### WHAT TO WORK ON
For the records below, reproduce exactly the line that contains "构很多是不道德的，他们推荐的家庭佣工都不可信。你也能" and all subsequent lines, with nothing left out and nothing added.

### ENTRIES SHOWN

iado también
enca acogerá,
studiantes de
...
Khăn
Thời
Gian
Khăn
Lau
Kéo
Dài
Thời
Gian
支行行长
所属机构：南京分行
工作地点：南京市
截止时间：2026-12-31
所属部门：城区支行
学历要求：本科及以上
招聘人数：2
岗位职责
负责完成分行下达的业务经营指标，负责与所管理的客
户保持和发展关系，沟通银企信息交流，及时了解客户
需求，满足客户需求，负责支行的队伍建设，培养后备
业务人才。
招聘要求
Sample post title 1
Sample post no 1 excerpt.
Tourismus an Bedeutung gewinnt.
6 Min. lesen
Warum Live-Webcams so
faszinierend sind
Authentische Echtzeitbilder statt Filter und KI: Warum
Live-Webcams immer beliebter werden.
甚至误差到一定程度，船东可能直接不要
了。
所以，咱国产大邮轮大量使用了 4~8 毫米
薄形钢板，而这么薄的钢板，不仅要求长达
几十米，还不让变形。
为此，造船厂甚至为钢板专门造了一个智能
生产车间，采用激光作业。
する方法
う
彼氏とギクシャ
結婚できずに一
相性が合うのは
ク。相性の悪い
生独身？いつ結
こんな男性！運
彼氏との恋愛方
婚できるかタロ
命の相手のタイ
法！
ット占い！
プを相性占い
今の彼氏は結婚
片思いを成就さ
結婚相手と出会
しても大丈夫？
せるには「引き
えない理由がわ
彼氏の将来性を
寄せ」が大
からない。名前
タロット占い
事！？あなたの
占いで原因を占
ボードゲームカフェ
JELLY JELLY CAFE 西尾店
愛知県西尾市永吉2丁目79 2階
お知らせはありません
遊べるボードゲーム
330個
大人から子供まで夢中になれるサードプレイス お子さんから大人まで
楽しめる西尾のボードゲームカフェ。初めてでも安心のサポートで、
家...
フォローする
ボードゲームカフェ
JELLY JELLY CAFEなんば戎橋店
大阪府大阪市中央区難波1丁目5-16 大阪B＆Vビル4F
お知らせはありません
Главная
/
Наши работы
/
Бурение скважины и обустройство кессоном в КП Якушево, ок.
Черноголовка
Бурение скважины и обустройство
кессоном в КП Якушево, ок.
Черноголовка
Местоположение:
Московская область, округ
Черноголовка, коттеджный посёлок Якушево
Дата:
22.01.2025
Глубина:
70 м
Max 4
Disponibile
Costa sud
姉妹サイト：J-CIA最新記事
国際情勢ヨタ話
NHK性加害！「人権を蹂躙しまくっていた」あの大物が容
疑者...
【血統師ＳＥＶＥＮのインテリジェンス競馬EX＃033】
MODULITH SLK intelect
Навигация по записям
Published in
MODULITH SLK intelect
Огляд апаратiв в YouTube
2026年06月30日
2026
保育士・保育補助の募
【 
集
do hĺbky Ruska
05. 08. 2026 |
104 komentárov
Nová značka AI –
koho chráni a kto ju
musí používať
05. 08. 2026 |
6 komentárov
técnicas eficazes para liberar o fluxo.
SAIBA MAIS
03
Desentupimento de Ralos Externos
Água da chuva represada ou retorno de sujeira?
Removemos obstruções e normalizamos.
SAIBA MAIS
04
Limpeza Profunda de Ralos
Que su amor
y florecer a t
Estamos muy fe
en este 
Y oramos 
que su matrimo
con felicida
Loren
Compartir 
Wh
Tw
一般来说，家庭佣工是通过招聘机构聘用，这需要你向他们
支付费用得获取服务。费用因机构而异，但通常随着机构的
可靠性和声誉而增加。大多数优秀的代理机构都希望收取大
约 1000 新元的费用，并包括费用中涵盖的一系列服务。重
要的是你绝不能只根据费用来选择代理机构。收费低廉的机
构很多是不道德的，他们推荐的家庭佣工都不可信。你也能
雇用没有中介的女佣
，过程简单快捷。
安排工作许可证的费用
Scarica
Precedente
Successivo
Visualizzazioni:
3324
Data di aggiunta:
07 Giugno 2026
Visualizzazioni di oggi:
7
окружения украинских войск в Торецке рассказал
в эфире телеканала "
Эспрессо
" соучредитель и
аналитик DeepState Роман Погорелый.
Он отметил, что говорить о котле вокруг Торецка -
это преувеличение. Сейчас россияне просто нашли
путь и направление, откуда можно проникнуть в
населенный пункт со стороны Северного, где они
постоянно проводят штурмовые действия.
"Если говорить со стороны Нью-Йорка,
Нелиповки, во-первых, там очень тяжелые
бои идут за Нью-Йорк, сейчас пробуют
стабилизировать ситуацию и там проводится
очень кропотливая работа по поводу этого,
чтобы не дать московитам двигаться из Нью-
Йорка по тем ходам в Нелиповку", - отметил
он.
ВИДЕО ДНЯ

### RESPONSE TO THIS TASK
构很多是不道德的，他们推荐的家庭佣工都不可信。你也能
雇用没有中介的女佣
，过程简单快捷。
安排工作许可证的费用
Scarica
Precedente
Successivo
Visualizzazioni:
3324
Data di aggiunta:
07 Giugno 2026
Visualizzazioni di oggi:
7
окружения украинских войск в Торецке рассказал
в эфире телеканала "
Эспрессо
" соучредитель и
аналитик DeepState Роман Погорелый.
Он отметил, что говорить о котле вокруг Торецка -
это преувеличение. Сейчас россияне просто нашли
путь и направление, откуда можно проникнуть в
населенный пункт со стороны Северного, где они
постоянно проводят штурмовые действия.
"Если говорить со стороны Нью-Йорка,
Нелиповки, во-первых, там очень тяжелые
бои идут за Нью-Йорк, сейчас пробуют
стабилизировать ситуацию и там проводится
очень кропотливая работа по поводу этого,
чтобы не дать московитам двигаться из Нью-
Йорка по тем ходам в Нелиповку", - отметил
он.
ВИДЕО ДНЯ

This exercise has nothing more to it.